Maman, il a quel bruit le monde ?

Luna VASSAL | Guerre, crise, conflit, misère, beauté, poésie, absurdité, mort, c’est une infime partie de tous les termes qui vous viennent à l’esprit dès lors que vous êtes mis face à ce que le regard de Luc Delahaye a à vous offrir. C’est en épiant ses clichés de haut en bas, de droite à gauche, dans les moindre détails, que le cœur s’éveille et que les ressentis fusent. 

Luc Delahaye, Soldats de l’Armée Syrienne, Alep, Novembre 2012.

C’est du 10 octobre 2025 au 4 janvier 2026 que se tient en lieu du Jeu de Paume à Paris une exposition qui retrace vingt-cinq années de travail, débutant en 2000, de Luc Delahaye, photographe de guerre français, lauréat du prix Niépce en 2002. Ses observations interviennent comme témoignage poignant d’un monde troublé, violent, turbulent, mais qui se fait l’écho d’une actualité à laquelle personne ne peut aujourd’hui échapper. 

Pensée en trois espaces, cette rétrospective interpelle par l’immensité des photographies, des vues panoramiques, à contempler de loin comme de très près, pour en dénicher le moindre détail et la plus grande exactitude. Il ne s’agit en ces termes plus de photos, mais bien de tableaux qu’il est donné à nos yeux d’observer. Avec certaines œuvres qui jouent sur le clair-obscur, tandis que d’autres sont alimentées d’un imaginaire poétique laissant place à une subjectivité certaine, il convoque notre imagination et sensibilité au travers d’une composition tout sauf hasardeuse. Il est dur d’imaginer qu’un homme se tienne derrière l’objectif tant les clichés sont immédiats, bruts, crus ; une forme de voyeurisme insinu nous fait nous questionner, mais ce  dont il s’agit est surtout d’un devoir de mémoire rendu. Qui d’autres que les photojournalistes, au péril de leur vie, pour rendre compte des atrocités vécues au-delà de nos frontières ? 
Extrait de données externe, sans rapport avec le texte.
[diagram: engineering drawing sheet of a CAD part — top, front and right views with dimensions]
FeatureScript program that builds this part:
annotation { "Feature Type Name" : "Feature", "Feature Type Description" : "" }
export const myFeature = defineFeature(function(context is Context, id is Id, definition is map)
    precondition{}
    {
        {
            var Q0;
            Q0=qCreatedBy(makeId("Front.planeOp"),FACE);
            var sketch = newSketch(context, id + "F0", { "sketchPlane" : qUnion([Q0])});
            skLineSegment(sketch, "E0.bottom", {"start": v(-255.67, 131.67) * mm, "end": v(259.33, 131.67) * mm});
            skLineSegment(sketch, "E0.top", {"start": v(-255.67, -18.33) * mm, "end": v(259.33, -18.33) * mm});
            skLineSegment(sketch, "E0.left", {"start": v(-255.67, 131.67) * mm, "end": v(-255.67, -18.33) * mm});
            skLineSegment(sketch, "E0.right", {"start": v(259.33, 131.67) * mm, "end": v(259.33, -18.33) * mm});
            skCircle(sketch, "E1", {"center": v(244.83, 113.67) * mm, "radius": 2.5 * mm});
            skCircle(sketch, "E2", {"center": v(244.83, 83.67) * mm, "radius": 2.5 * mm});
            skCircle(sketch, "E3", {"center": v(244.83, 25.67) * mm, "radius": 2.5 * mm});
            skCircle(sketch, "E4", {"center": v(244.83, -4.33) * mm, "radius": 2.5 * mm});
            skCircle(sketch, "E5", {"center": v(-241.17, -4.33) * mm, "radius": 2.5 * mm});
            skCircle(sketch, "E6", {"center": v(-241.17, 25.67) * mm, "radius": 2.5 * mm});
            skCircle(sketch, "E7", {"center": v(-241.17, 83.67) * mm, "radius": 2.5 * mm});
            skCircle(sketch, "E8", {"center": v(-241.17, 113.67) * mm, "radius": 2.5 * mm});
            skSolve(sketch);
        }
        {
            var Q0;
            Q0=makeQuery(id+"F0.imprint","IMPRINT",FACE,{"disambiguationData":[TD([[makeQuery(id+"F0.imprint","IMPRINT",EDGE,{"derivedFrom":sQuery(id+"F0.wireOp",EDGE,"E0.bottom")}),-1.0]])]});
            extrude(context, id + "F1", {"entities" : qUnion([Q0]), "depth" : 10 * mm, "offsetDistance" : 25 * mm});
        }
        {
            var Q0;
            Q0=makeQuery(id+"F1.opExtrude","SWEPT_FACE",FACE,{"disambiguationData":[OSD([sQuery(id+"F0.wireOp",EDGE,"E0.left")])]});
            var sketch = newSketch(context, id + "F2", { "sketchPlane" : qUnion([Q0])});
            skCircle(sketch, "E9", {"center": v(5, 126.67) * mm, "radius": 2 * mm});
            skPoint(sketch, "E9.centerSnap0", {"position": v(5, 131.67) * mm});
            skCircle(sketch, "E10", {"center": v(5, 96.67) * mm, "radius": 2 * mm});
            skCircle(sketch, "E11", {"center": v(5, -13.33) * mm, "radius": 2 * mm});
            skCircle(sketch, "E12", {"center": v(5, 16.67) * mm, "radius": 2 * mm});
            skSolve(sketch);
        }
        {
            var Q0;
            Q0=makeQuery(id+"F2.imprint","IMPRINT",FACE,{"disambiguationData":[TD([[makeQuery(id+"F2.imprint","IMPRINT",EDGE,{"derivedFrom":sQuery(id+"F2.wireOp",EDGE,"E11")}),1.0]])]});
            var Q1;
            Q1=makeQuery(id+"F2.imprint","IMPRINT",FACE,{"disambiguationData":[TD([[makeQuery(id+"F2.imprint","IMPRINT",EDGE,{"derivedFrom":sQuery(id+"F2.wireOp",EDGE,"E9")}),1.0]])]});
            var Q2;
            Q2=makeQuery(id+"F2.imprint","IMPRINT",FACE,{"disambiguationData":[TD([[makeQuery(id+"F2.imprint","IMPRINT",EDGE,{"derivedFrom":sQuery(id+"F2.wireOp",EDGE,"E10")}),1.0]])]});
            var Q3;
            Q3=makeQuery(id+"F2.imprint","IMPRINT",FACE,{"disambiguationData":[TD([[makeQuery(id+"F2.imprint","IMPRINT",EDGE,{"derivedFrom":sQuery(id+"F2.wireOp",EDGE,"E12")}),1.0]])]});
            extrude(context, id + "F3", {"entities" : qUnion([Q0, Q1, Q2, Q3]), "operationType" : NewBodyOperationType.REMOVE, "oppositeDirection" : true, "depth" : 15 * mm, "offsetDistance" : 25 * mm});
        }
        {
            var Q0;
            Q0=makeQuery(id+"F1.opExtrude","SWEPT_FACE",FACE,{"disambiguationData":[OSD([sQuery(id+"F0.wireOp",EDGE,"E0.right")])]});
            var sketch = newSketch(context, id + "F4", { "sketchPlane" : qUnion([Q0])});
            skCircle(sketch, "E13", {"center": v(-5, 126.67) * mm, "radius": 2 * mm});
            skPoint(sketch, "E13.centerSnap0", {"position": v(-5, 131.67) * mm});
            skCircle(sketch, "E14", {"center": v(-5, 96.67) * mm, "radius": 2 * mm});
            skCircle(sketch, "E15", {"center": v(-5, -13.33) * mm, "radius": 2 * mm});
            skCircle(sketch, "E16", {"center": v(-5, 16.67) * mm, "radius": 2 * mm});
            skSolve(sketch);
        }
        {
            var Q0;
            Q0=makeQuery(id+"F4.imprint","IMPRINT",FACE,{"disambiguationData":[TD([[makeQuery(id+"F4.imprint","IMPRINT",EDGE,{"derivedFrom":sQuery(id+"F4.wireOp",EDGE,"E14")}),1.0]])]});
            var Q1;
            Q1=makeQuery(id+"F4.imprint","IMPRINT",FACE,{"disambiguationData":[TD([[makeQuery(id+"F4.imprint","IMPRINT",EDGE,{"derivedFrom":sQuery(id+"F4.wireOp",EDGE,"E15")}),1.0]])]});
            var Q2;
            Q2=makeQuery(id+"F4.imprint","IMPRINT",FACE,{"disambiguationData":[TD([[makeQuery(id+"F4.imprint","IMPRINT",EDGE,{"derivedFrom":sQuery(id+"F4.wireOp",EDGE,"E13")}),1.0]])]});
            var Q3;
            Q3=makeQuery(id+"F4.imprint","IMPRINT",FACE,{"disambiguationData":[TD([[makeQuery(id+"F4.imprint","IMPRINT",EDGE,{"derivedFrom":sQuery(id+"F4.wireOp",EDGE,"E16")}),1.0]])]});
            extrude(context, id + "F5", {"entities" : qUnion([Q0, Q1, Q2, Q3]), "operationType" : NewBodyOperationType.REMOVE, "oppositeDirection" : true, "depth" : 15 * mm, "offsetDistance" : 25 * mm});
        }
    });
Entre photographies prises sur le vif, mises en scène ou encore compositions sur ordinateurs à partir de plusieurs clichés, il s’agit toujours de restituer la trace d’une présence, d’un bruit du monde, d’un réel vécu. C’est dans ce contexte qu’on en vient à imaginer ce que pouvait bien être la bande sonore du moment capturé, de l’instant d’une intensité géopolitique et commerciale qui transpire à travers le cadre, jusqu’à une scène morbide où apparaît sans fioriture la cessation de vie. Âmes sensibles s’abstenir, mais il est plus que jamais temps de prendre part aux mouvements de ceux qui choisissent de comprendre, d’admettre, de lutter, de dire adieu à ces œillères qui ternissent l’esprit et favorisent la répétition d’une histoire sinistre. 

En alliant photojournalisme et art contemporain, en transformant le document brute en construction artistique, Luc Delahaye, à travers l’Afghanistan, la Russie, la Palestine, la Serbie, l’Indonésie, la France, les Etats-Unis, la Syrie, l’Irak, le Rwanda, ou encore le Royaume-Uni, nous offre avec des visuels ce que la réalité rend ineffable tant elle est dénuée de sens. Je vous invite ainsi, si ce n’est pas déjà fait, à plonger au cœur de cette exposition avec un œil ouvert et un esprit  attentif. N’oubliez pas de prendre le temps, d’apprécier, de contempler, en espérant qu’un jour, tous ensemble,  nous pourrons observer ces paysages changer, fleurir, s’apaiser.